Las… Pourquoi le généraliste d’aujourd’hui est-il si peu enclin à fêter cet anniversaire ? C’est peut-être qu’en sept décennies, la médecine a bien changé. On est passé d’une médecine qui soigne à une médecine qui guérit. Débauche de moyens diagnostiques, explosion de l’arsenal thérapeutique, nouveaux besoins, nouvelles pathologies… La Sécu a dû s’adapter tant bien que mal. Au fil des années, elle rembourse de moins en moins bien les soins courants et elle contrôle de plus en plus le parcours des assurés et les pratiques des médecins. Ces derniers ayant même été transformés en auxiliaires des caisses à la faveur de l’informatisation du système… Le ras-le-bol chez eux est patent. C’est sans doute la rançon des succès de la médecine et d’un compagnonnage de près d’un siècle… pour le meilleur et pour le pire.

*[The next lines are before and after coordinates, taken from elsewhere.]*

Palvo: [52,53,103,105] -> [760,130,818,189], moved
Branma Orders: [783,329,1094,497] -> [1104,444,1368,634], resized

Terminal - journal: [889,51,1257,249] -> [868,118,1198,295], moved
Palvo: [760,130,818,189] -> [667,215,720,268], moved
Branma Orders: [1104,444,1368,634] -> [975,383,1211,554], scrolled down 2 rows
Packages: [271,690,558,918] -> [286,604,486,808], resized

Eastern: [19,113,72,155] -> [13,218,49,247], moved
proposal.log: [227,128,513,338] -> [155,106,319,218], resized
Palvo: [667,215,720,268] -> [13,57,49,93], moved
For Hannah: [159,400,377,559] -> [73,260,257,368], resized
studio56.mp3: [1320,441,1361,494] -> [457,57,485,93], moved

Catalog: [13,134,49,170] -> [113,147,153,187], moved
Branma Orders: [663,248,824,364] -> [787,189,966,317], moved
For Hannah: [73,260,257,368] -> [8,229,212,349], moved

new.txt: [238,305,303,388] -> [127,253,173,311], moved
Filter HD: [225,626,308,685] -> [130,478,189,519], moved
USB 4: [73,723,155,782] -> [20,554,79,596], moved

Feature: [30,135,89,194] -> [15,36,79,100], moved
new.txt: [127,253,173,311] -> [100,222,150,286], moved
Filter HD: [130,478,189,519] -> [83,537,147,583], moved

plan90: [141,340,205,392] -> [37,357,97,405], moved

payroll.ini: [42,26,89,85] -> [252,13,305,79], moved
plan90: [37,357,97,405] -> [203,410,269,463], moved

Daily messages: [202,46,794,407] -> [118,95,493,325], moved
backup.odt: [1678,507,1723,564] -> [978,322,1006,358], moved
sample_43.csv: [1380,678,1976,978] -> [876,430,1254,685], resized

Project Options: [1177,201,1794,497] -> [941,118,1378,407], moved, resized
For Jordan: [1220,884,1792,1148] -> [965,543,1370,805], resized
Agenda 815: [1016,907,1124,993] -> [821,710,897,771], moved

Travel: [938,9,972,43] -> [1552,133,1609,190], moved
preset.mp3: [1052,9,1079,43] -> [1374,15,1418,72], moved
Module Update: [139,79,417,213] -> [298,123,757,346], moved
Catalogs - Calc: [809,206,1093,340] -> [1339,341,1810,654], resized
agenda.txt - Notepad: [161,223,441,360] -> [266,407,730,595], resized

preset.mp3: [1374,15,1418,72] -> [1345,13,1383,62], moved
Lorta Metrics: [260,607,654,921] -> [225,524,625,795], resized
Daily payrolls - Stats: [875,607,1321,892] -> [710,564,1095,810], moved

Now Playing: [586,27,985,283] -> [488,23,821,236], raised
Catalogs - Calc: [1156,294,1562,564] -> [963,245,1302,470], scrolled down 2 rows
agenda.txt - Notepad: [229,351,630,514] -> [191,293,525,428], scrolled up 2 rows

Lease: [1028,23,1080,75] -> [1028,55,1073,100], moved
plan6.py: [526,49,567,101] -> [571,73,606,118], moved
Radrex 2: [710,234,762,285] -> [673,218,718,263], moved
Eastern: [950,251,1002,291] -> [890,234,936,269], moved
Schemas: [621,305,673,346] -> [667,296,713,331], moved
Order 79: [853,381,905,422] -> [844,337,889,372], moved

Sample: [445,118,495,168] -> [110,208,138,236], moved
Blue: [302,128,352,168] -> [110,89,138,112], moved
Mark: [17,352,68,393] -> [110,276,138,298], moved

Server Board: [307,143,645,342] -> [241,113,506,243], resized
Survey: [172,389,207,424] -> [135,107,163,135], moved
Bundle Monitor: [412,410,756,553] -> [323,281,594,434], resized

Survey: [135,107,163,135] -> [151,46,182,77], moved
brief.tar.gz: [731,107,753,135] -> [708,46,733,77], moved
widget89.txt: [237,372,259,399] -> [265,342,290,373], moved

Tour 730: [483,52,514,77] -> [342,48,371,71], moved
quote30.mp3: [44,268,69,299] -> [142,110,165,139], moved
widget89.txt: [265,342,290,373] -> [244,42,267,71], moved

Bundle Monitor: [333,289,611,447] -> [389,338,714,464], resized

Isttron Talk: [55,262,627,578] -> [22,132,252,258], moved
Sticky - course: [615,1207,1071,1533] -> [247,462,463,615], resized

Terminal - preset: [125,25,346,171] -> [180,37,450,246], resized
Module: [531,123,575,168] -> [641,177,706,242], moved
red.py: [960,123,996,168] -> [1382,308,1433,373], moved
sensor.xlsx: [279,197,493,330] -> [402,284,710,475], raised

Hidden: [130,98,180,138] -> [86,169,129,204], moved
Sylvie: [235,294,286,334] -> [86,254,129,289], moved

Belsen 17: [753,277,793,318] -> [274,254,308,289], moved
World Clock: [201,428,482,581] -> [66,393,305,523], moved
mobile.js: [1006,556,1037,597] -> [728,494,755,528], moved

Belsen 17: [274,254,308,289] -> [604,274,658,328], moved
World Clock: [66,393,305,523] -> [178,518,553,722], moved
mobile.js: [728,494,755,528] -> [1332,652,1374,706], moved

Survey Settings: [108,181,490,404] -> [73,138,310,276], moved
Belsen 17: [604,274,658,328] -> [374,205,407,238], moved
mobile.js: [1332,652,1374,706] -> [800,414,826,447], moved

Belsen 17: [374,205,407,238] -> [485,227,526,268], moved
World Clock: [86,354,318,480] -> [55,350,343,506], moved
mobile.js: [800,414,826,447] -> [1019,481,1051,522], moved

Mais le plus inquiétant est peut-être à venir… Car, en dépit des assurances de nos gouvernants, la Sécu n’est pas immortelle. Et les signaux négatifs s’accumulent. Pour la branche maladie, 2015 devrait se solder sur un déficit de 7,4 Mds €, un de plus qu’en 2014 ! Les médecins n’y sont pas pour grand-chose, puisque c’est à une crise des recettes que l’on doit cette métamorphose : la plus belle fille de la Libération se transformant en une vieille dame indigne, édentée et endettée. En ces temps de commémoration, tous les esprits sont donc tournés vers l’Allemagne et son bel excédent. Histoire de se changer les idées peut-être… Pourtant, les solutions du moment semblent bien franco-françaises : à la faveur d’une nouvelle extension de la couverture complémentaire, tout se met en place pour organiser en douceur un repli de la couverture obligatoire. Les patients, c’est sûr, y seront davantage de leur poche. Et quant aux médecins, ils ont sans doute plus à perdre qu’à gagner à ce jeu de bonneteau.